In a second scenario, the defendant makes an offer which is declined, and then the plaintiff obtains a judgment as favourable, or less favourable, than the offer. In hindsight, the plaintiff ought to have accepted the offer. Thus, Rule 49.10(2) penalizes the plaintiff for its unwillingness to settle by requiring that it pay the defendant's costs on a partial indemnity basis from the date of the offer. If this Rule is engaged, the plaintiff may wind up paying a portion of the defendant's costs, even though it won the case.

Federal Court – Rule 420

Like the Superior Courts of the provinces, the Federal Court also attaches cost consequences to offers to settle which are declined provided that certain criteria are met. In particular, the Federal Courts Rules stipulate that cost consequences follow where a settlement offer is made: (1) in writing; (2) at least 14 days before the commencement of trial; and (3) is not withdrawn or does not expire before trial.

Here, the relevant rule contemplates three possible scenarios.

The first two scenarios are set out in Rules 420(1) and 420(2)(a) and mirror those cost consequences contemplated by Rules 49.10(1) and (2) of the Ontario Rules of Civil Procedure, respectively. However, rather than referring to partial or substantial indemnity costs, the Federal Courts Rules use a tariff-based method of calculating the fee component of a costs award. If the Rule is engaged, the penalized party must pay the offering party double what the fee component of an award would otherwise be from the date of the offer forward.

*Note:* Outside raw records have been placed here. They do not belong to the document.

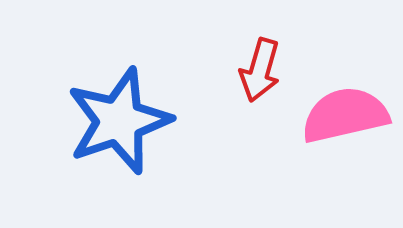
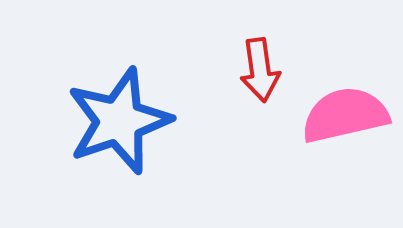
red arrow: rotated 24 degrees counterclockwise
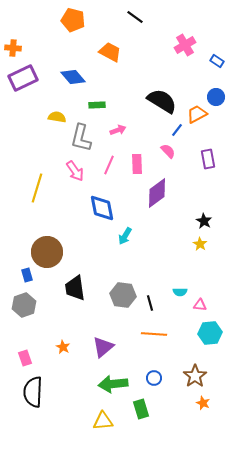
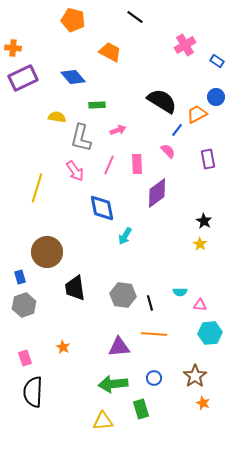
blue rectangle at (27, 275): moved 7 px left, 2 px down
purple triangle at (103, 347): moved 16 px right; rotated 35 degrees clockwise
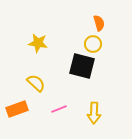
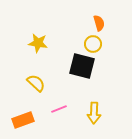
orange rectangle: moved 6 px right, 11 px down
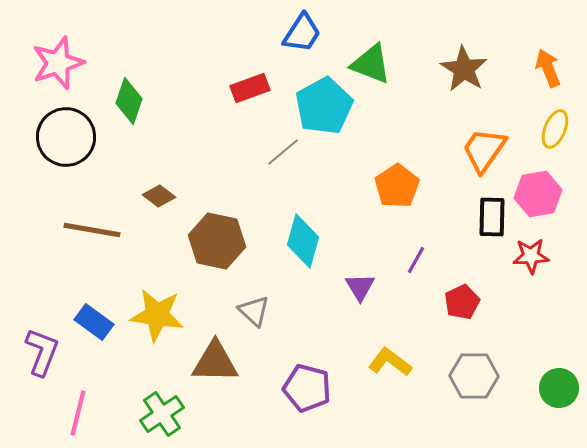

Also, under the Federal Courts Rules, a third scenario exists whereby the defendant makes an offer which the plaintiff refuses, and, subsequently the plaintiff fails to obtain a judgment. Here, pursuant to Rule 420(2)(b) the plaintiff will be required to pay the fee component of the defendant's costs until the date of the offer, and fees calculated at double the Tariff rate from the date of the offer to the date of the judgment. All reasonable and necessary disbursements are also recoverable.

Close is Not Good Enough

In PreMD Inc. v. Ogilvy Renaud LLP, a recent decision of the Ontario Superior Court, Justice Hoy was required to consider the cost consequences of a legal proceeding which saw the plaintiff awarded damages for negligence and breach of contract.

Throughout the proceedings, and in accordance with Rule 49, the defendant had made an offer to settle for $1.2 million. The plaintiff declined the offer and went on to win a judgment totaling just $16,955 more than the settlement amount. This difference represented a mere 1.4 percent of the offer.

Technically speaking, the plaintiff was justified in not settling as it was awarded more than the offer amount. However, the defendant argued that the difference between the settlement offer and the damages award was so little that the Court ought to exercise its discretion and apply the cost consequences of Rule 49.10(2).

In spite of the defendant's argument, Justice Hoy agreed with the plaintiff's submission that the rule should be strictly applied. It would otherwise trigger confusion if the cost consequences contained in Rule 49 were imposed by the Court where offers were not strictly within the terms of its provisions.

Consider Carefully

The cost consequences which result from making settlement offers mean that a relatively small difference between an offer and a judgment can give rise to a very large difference in the cost exposure of a party. Therefore, parties making or declining settlement offers ought to do so with the full knowledge that 'close will not be good enough'. The Court will not exercise its discretion to adjust a costs award where a judgment approximates the settlement offer by even the smallest of margins where there is no basis to do so.

The content of this article is intended to provide a general guide to the subject matter. Specialist advice should be sought about your specific circumstances.